*** Opening GIVEN RECORDS ***

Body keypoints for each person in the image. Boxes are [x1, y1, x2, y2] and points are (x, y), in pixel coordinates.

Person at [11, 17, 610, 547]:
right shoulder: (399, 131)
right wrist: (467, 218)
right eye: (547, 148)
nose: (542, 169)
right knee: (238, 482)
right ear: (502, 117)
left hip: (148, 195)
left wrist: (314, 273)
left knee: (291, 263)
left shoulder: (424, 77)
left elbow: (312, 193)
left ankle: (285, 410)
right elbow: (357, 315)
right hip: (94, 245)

*** Closing GIVEN RECORDS ***
*** Opening GIVEN RECORDS ***

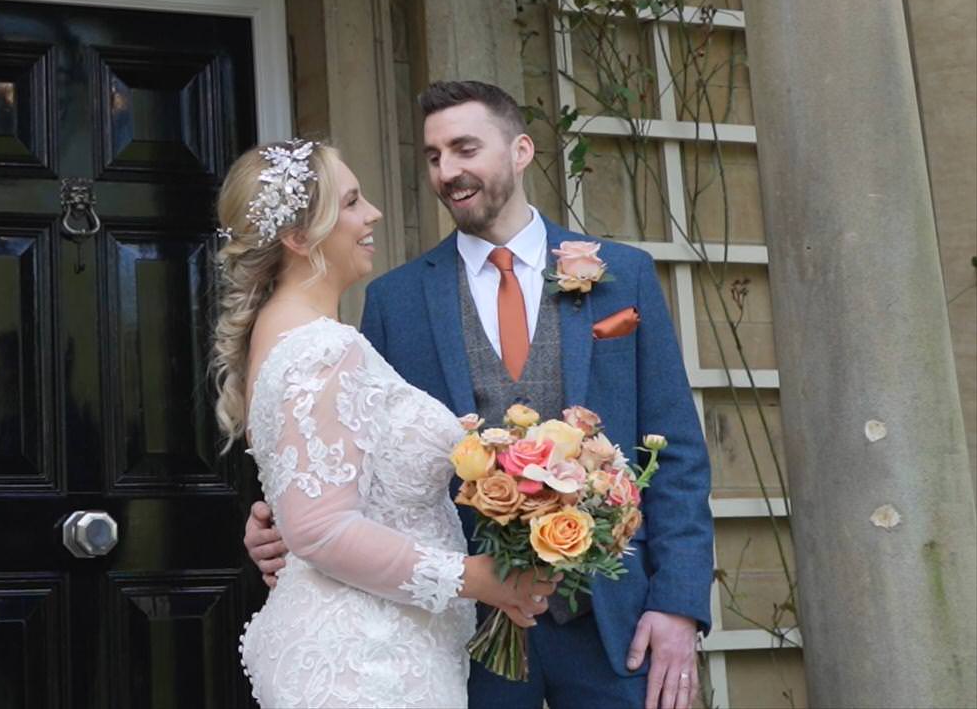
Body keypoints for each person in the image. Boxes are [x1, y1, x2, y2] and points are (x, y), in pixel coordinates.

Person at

*** Closing GIVEN RECORDS ***

> [PROBLEM]:
Given the records above, restate word for word only the lines starting at the one with "right eye: (547, 148)" and ending at the one with "right hip: (94, 245)".

> [EXERCISE OUTPUT]:
right eye: (547, 148)
nose: (542, 169)
right knee: (238, 482)
right ear: (502, 117)
left hip: (148, 195)
left wrist: (314, 273)
left knee: (291, 263)
left shoulder: (424, 77)
left elbow: (312, 193)
left ankle: (285, 410)
right elbow: (357, 315)
right hip: (94, 245)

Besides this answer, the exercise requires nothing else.